Medicine, Biochemistry & Molecular Biology
Keck School of Medicine

Research Topics

  • Transcriptional Regulation
  • Alveolar Epithelium
  • Stem Cell Biology

Research Overview

My research is focussed on dissecting transcriptional mechanisms that regulate differentiation of lung alveolar epithelial cells in the context of lung injury and repair. The normal alveolar epithelial lung lining consists of two highly differentiated cell types, type II and type I cells. Type II cells normally serve as progenitors for themselves and also give rise to type I cells, whereas type I cells have been viewed as being terminally differentiated. Failure of type II cells to give rise to type I cells may give rise to abnormal repair of the lung leading to failure of re-epithelialization and pulmonary fibrosis. Using an in vitro culture model, we have demonstrated that isolated type II alveolar epithelial cells in culture undergo transdifferentiation towards a type I cell phenotype recapitulating the situation in vivo following injury. Furthermore, the transdifferentiation process is reversible by certain culture conditions indicating that maintenance of alveolar epithelial cell phenotype is actively regulated and suggesting considerable plasticity of alveolar epithelial cell phenotype.

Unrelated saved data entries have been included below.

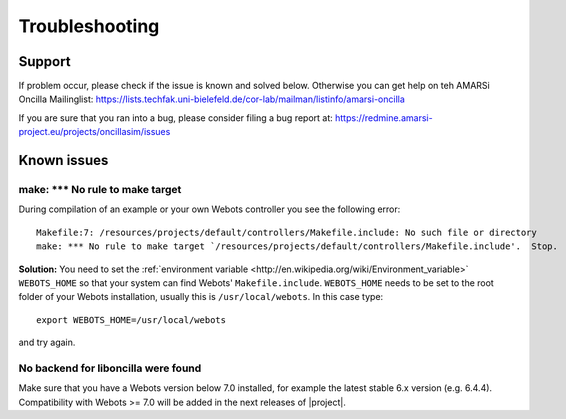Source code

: .. _help:

=================
 Troubleshooting
=================

Support
=======

If problem occur, please check if the issue is known and solved below. Otherwise
you can get help on teh AMARSi Oncilla Mailinglist:
https://lists.techfak.uni-bielefeld.de/cor-lab/mailman/listinfo/amarsi-oncilla

If you are sure that you ran into a bug, please consider filing a bug report at:
https://redmine.amarsi-project.eu/projects/oncillasim/issues

Known issues
============

make: *** No rule to make target
--------------------------------

During compilation of an example or your own Webots controller you see the
following error:: 

  Makefile:7: /resources/projects/default/controllers/Makefile.include: No such file or directory
  make: *** No rule to make target `/resources/projects/default/controllers/Makefile.include'.  Stop.

**Solution:** You need to set the
:ref:`environment variable <http://en.wikipedia.org/wiki/Environment_variable>`
``WEBOTS_HOME`` so that your system can find Webots' ``Makefile.include``.
``WEBOTS_HOME`` needs to be set to the root folder of your Webots installation,
usually this is ``/usr/local/webots``. In this case type::

  export WEBOTS_HOME=/usr/local/webots

and try again.

No backend for liboncilla were found
------------------------------------

Make sure that you have a Webots version below 7.0 installed, for example the
latest stable 6.x version (e.g. 6.4.4). Compatibility with Webots >= 7.0 will
be added in the next releases of |project|.
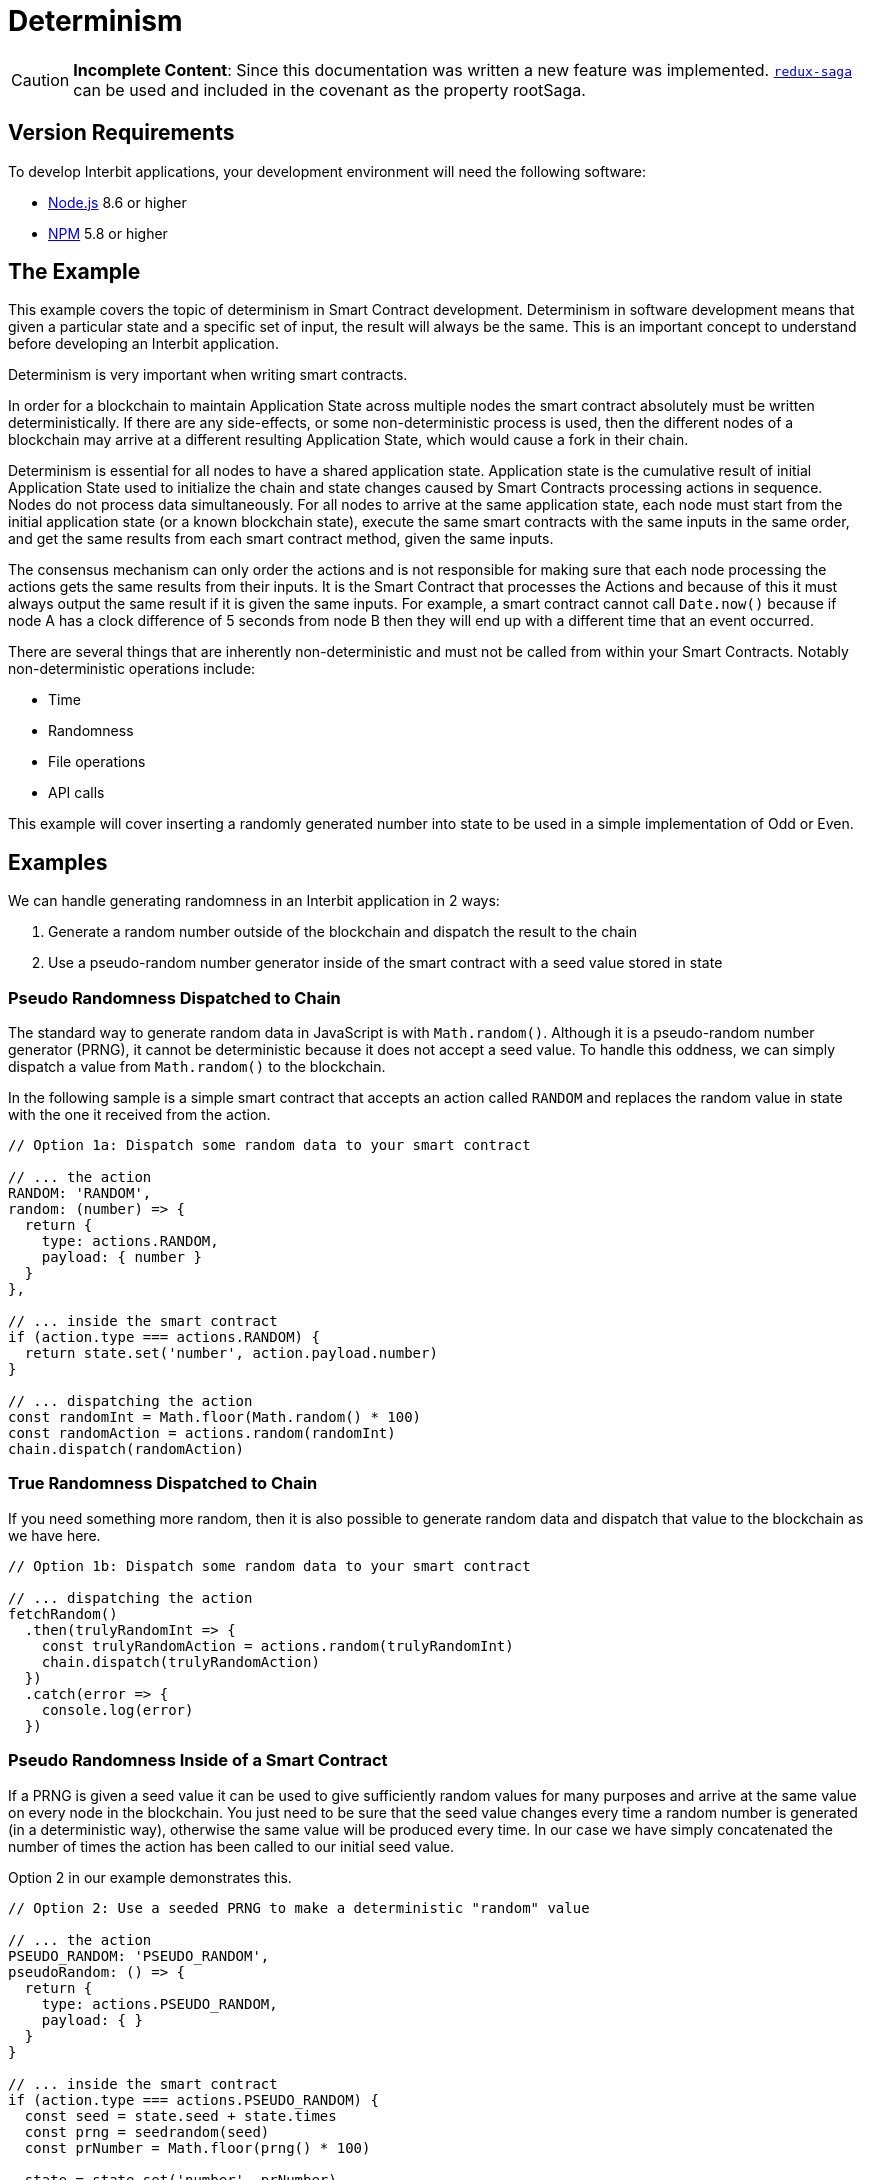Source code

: = Determinism

[CAUTION]
=========
**Incomplete Content**: Since this documentation was written a new
feature was implemented.
link:https://github.com/redux-saga/redux-saga[`redux-saga`] can be used
and included in the covenant as the property rootSaga.
=========


== Version Requirements

To develop Interbit applications, your development environment will need
the following software:

- link:https://nodejs.org[Node.js] 8.6 or higher
- link:https://nodejs.org[NPM] 5.8 or higher

== The Example

This example covers the topic of determinism in Smart Contract
development. Determinism in software development means that given a
particular state and a specific set of input, the result will always be
the same.  This is an important concept to understand before developing
an Interbit application.

Determinism is very important when writing smart contracts.

In order for a blockchain to maintain Application State across multiple
nodes the smart contract absolutely must be written deterministically.
If there are any side-effects, or some non-deterministic process is
used, then the different nodes of a blockchain may arrive at a different
resulting Application State, which would cause a fork in their chain.

Determinism is essential for all nodes to have a shared application
state. Application state is the cumulative result of initial Application
State used to initialize the chain and state changes caused by Smart
Contracts processing actions in sequence. Nodes do not process data
simultaneously. For all nodes to arrive at the same application state,
each node must start from the initial application state (or a known
blockchain state), execute the same smart contracts with the same inputs
in the same order, and get the same results from each smart contract
method, given the same inputs.

The consensus mechanism can only order the actions and is not
responsible for making sure that each node processing the actions gets
the same results from their inputs. It is the Smart Contract that
processes the Actions and because of this it must always output the same
result if it is given the same inputs. For example, a smart contract
cannot call `Date.now()` because if node A has a clock difference of 5
seconds from node B then they will end up with a different time that an
event occurred.

There are several things that are inherently non-deterministic and must
not be called from within your Smart Contracts. Notably
non-deterministic operations include:

* Time
* Randomness
* File operations
* API calls

This example will cover inserting a randomly generated number into state
to be used in a simple implementation of Odd or Even.


== Examples

We can handle generating randomness in an Interbit application in 2 ways:

. Generate a random number outside of the blockchain and dispatch the
  result to the chain

. Use a pseudo-random number generator inside of the smart contract
  with a seed value stored in state

=== Pseudo Randomness Dispatched to Chain

The standard way to generate random data in JavaScript is with
`Math.random()`. Although it is a pseudo-random number generator (PRNG),
it cannot be deterministic because it does not accept a seed value. To
handle this oddness, we can simply dispatch a value from `Math.random()`
to the blockchain.

In the following sample is a simple smart contract that accepts an
action called `RANDOM` and replaces the random value in state with the
one it received from the action.

[source,js]
----
// Option 1a: Dispatch some random data to your smart contract

// ... the action
RANDOM: 'RANDOM',
random: (number) => {
  return {
    type: actions.RANDOM,
    payload: { number }
  }
},

// ... inside the smart contract
if (action.type === actions.RANDOM) {
  return state.set('number', action.payload.number)
}

// ... dispatching the action
const randomInt = Math.floor(Math.random() * 100)
const randomAction = actions.random(randomInt)
chain.dispatch(randomAction)
----


=== True Randomness Dispatched to Chain

If you need something more random, then it is also possible to generate
random data and dispatch that value to the blockchain as we have here.

[source,js]
----
// Option 1b: Dispatch some random data to your smart contract

// ... dispatching the action
fetchRandom()
  .then(trulyRandomInt => {
    const trulyRandomAction = actions.random(trulyRandomInt)
    chain.dispatch(trulyRandomAction)
  })
  .catch(error => {
    console.log(error)
  })
----

=== Pseudo Randomness Inside of a Smart Contract

If a PRNG is given a seed value it can be used to give sufficiently
random values for many purposes and arrive at the same value on every
node in the blockchain. You just need to be sure that the seed value
changes every time a random number is generated (in a deterministic
way), otherwise the same value will be produced every time. In our case
we have simply concatenated the number of times the action has been
called to our initial seed value.

Option 2 in our example demonstrates this.

[source,js]
----
// Option 2: Use a seeded PRNG to make a deterministic "random" value

// ... the action
PSEUDO_RANDOM: 'PSEUDO_RANDOM',
pseudoRandom: () => {
  return {
    type: actions.PSEUDO_RANDOM,
    payload: { }
  }
}

// ... inside the smart contract
if (action.type === actions.PSEUDO_RANDOM) {
  const seed = state.seed + state.times
  const prng = seedrandom(seed)
  const prNumber = Math.floor(prng() * 100)

  state = state.set('number', prNumber)
  state = state.set('times', state.times + 1)

  return state
}

// ... dispatching the action
const pseudoRandomAction = actions.pseudoRandom()
chain.dispatch(pseudoRandomAction)
----


=== Alternatively, Rethink the Approach

Here are some questions that may help when faced with non-determinism:

- Do you really need that UUID as a key for your items or can you store
  them in an array?

- Could you use a nonce instead?

- Does the data you are storing in a file truly need to be on file or
  can it be loaded on the chain and used that way?

Ultimately, the decision will be based on the requirements of the
project but how you handle it will make all the difference in a well
written Interbit application.


=== Redux Saga

[CAUTION]
=========
**Incomplete Content**: Since this documentation was written a new
feature was implemented.
link:https://github.com/redux-saga/redux-saga[`redux-saga`] can be used
and included in the covenant as rootSaga.
=========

The molecular mechanisms that regulate transitions between the two cell types in the adult have not been elucidated. We are investigating the role of GATA and forehead transcription factors on regulating expression of the differentiated alveolar epithelial cell phenotype and on modulating phenotypic transitions between type II and type II cells. To do this, we are investigating interactions of these transcription factors with cell-specific genes, aquaporin-5 and surfactant protein-C, and evaluating effects of overexpression of inhibition of these factors on cell phenotype. In addition, we have recently demonstrated that alveolar epithelial cells treated with TGF-ß undergo epithelial-mesenchymal transition to a myofibroblast phenotype and are conducting studies to determine the transcriptional mechanisms underlying this phenotypic change with particular emphasis on interaction between TGF-ß and Wnt/ß-catenin pathways. We are also interested in the role of ER stress in driving epithelial abnormalties that may contribute to fibrogenesis.